» WHAT IS NEEDED
Reproduce each of the following lines word for word, leaving out the two pictures.

» RECORDS SHOWN
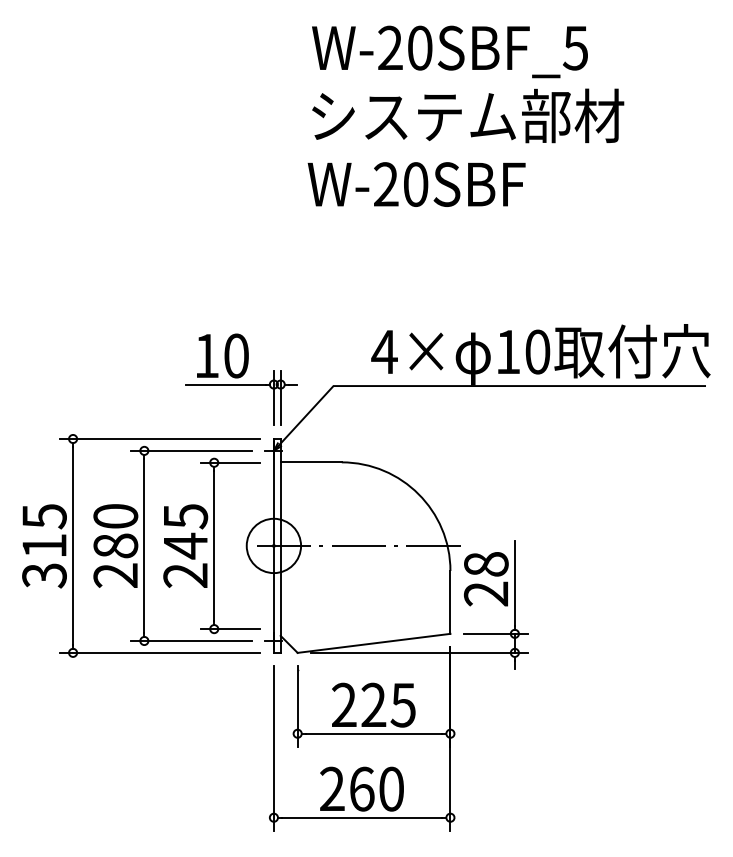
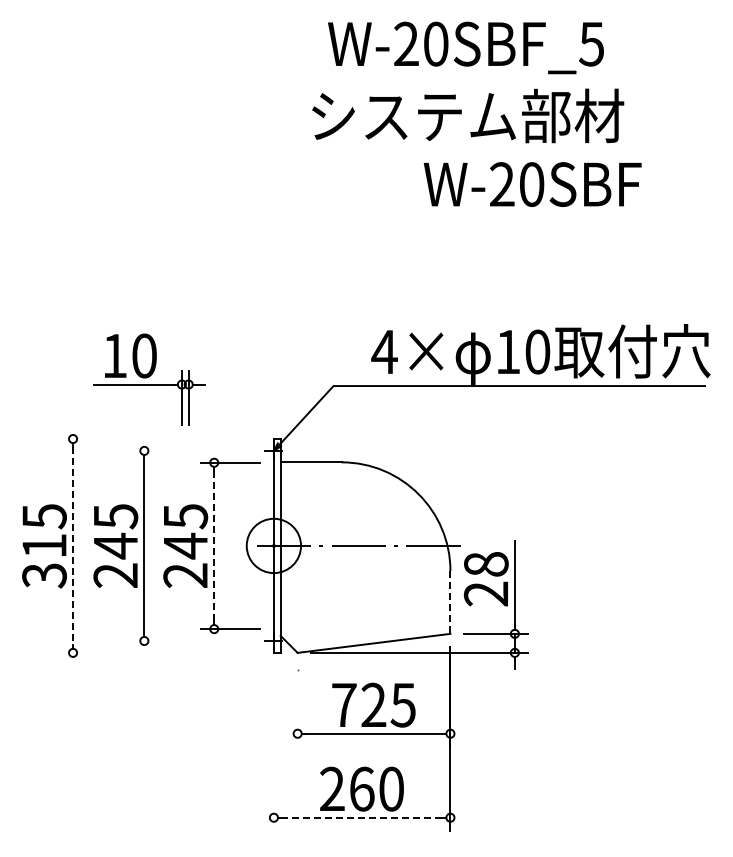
text at (449, 51) position: (449, 51) -> (465, 47)
text at (416, 184) position: (416, 184) -> (532, 184)
part at (241, 379) position: (241, 379) -> (149, 379)
line at (159, 439): present -> none
line at (190, 450): present -> none
text at (115, 531): 280 -> 245
line at (73, 545): solid -> dashed
line at (214, 546): solid -> dashed
line at (450, 602): solid -> dashed
line at (190, 641): present -> none
line at (159, 652): present -> none
text at (344, 704): 225 -> 725
line at (297, 706): present -> none
line at (273, 748): present -> none
line at (361, 817): solid -> dashed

» FINAL ANSWER
text at (449, 51) position: (449, 51) -> (465, 47)
text at (416, 184) position: (416, 184) -> (532, 184)
part at (241, 379) position: (241, 379) -> (149, 379)
line at (159, 439): present -> none
line at (190, 450): present -> none
text at (115, 531): 280 -> 245
line at (73, 545): solid -> dashed
line at (214, 546): solid -> dashed
line at (450, 602): solid -> dashed
line at (190, 641): present -> none
line at (159, 652): present -> none
text at (344, 704): 225 -> 725
line at (297, 706): present -> none
line at (273, 748): present -> none
line at (361, 817): solid -> dashed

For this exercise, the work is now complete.